“Lots of people hate your daddy,” said anarchist Ian Bone to Jacob Rees-Mogg’s young son. “Do you know that?” With which Rees-Mogg acted like every good dad should, protecting his son from any chance of danger. Is the little boy ‘fair game’ because of who his father is? No, he bleeding isn’t.
Do I hate Jacob Rees-Mogg, the MP for the 19th century? Two things. I don’t know the bloke and hate is a very strong word. So, no I don’t hate him. Do I hate the system that allows those of great privilege to reach the commanding heights of society? Yes, I do. And do I hate – and I repeat, hate is a very strong word – what Rees-Mogg is trying to do to our country by supporting a hard, cliff-edge Brexit. Yes, of course. Christ, most Tories think like that, never mind soggy, liberal mainstream Labour voters like me.
We are talking about ideas, aren’t we? That’s different from talking about people. Granted, I hated, really truly hated, Margaret Thatcher – in fact, her death has not changed my feelings about her one iota – but it’s the ideas we should be challenging, not the young child of a right wing politician with ideas and views that would, if implemented, have devastating effects on the poor bloody workers.
And to see Rees Mogg’s family accosted by a worthless anarchist is as bonkers as it gets. Mr Bone does not believe in anything the rest of us believe in. He doesn’t believe in elections, or the very idea of democracy. He believes in anarchy which as philosophies go is more than a little loose and vague.

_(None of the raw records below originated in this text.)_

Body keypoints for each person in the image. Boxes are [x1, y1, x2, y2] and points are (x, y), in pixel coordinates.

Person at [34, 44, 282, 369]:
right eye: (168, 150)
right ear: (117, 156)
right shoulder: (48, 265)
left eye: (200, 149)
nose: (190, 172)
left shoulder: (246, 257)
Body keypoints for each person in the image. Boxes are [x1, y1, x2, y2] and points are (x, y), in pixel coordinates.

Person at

As well as being an anarchist, Mr Bone is a loud-mouthed bully and I hate – that word again – bullies. I hate bullies whether they are in the playground, whether they belong to the Football Lads Alliance, whether they the mafia-like thugs of the Labour and trade union movement or whether they are a one hit wonder band like Chumbawumba who think politics is enhanced by chucking a bucket of water over a genuinely working class deputy prime minister.

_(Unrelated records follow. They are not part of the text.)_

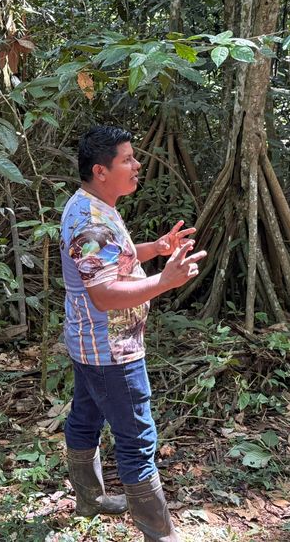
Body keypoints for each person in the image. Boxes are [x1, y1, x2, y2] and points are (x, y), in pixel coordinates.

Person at [59, 125, 206, 541]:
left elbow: (111, 259)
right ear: (100, 170)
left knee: (86, 418)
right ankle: (160, 535)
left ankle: (89, 500)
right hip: (111, 351)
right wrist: (164, 280)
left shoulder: (94, 206)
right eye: (127, 159)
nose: (137, 164)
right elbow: (104, 293)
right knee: (138, 439)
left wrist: (154, 249)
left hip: (90, 343)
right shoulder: (89, 219)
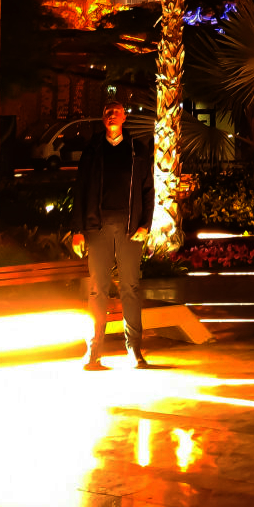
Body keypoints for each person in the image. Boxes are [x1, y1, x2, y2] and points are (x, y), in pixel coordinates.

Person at [70, 97, 154, 370]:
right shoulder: (93, 149)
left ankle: (135, 350)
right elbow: (81, 189)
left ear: (124, 117)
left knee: (130, 288)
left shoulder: (137, 149)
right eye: (108, 111)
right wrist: (77, 230)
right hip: (98, 227)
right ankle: (94, 351)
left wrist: (145, 224)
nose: (112, 115)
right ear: (103, 117)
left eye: (117, 111)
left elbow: (148, 190)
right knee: (98, 290)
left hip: (130, 229)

I was pleased that Rees-Mogg stood up to Mr Bone, as I was pleased when Rees Mogg stood up to the middle class luvvies at the UWE who recently tried to shout him down. He’s no hero. He’s upper class and proud of it, he’s a hypocrite who stores his money abroad to protect himself from the worst ravages of Brexit, he wants to extend the class divide, not close it. All of these things might appal your average Joe or Josephine but that’s the way life is and the only way to challenge these things is through argument, through debate and if they don’t work, by punching the other bloke’s lights out. I don’t really mean the last bit, there, but here I am in Jacob Rees-Mogg’s corner. And certainly his son’s.